ABOUT THIS EXERCISE: Below are entries; output exactly the lines from the one with "left front paw: (397, 393)" to the one with "left back paw: (358, 433)", both included, and nothing else.

SOURCE DATA section start

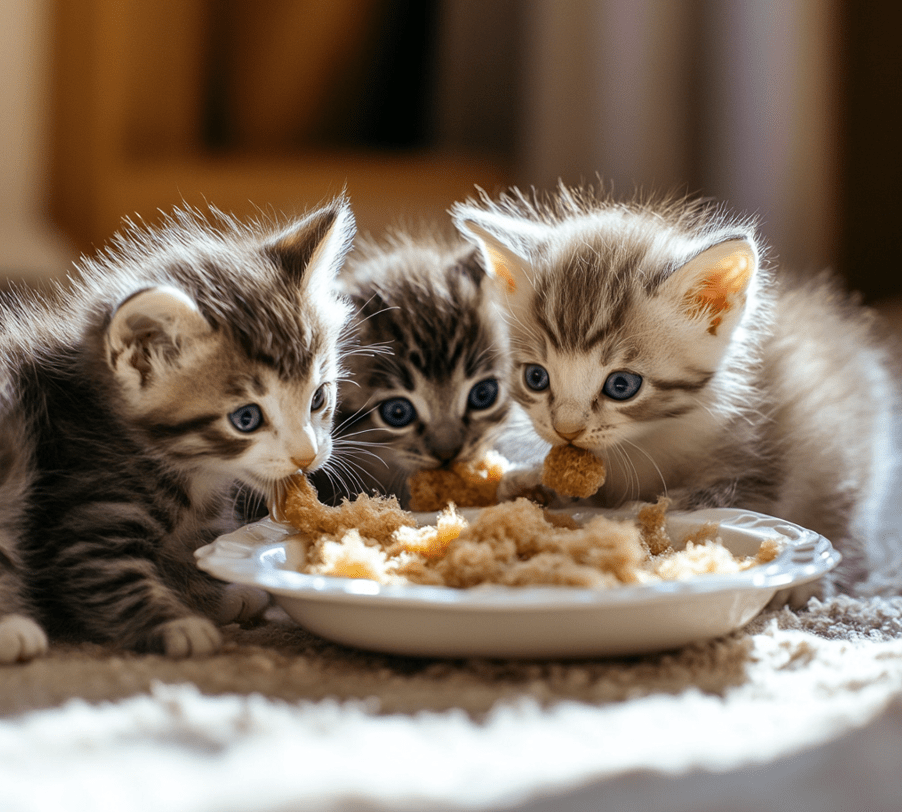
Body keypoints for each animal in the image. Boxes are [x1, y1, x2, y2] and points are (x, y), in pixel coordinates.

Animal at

SOURCE DATA section end
SOURCE DATA section start

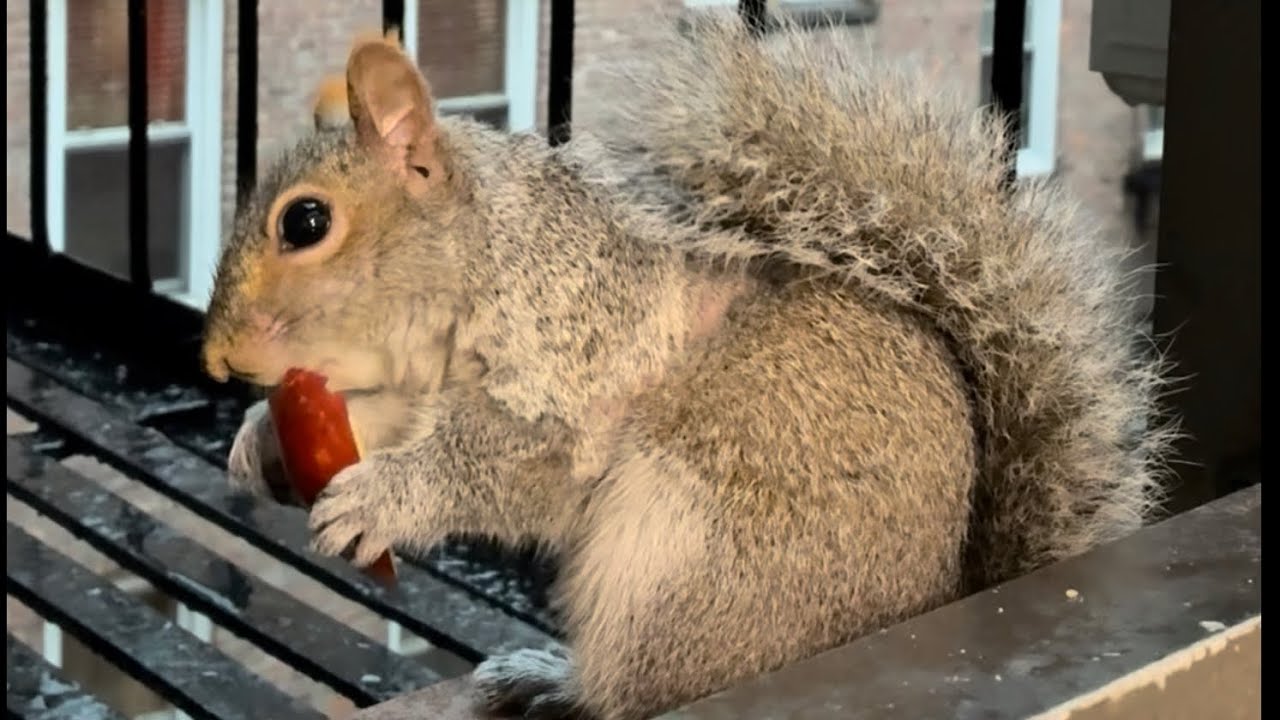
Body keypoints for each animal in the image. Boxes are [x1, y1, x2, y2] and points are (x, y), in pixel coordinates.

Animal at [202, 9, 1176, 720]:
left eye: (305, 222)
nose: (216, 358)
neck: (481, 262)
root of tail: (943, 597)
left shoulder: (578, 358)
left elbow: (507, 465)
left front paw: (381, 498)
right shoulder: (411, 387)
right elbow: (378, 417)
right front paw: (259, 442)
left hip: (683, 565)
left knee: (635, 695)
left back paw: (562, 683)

SOURCE DATA section end
SOURCE DATA section start

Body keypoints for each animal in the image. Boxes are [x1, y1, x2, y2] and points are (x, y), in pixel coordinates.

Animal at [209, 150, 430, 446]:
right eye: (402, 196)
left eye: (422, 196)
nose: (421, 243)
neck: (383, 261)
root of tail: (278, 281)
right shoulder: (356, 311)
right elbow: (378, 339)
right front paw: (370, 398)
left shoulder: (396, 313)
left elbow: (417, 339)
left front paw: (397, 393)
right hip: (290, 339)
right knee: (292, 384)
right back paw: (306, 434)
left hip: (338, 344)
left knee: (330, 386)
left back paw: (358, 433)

SOURCE DATA section end

ANSWER FOR THE TASK:
left front paw: (397, 393)
right hip: (290, 339)
right knee: (292, 384)
right back paw: (306, 434)
left hip: (338, 344)
left knee: (330, 386)
left back paw: (358, 433)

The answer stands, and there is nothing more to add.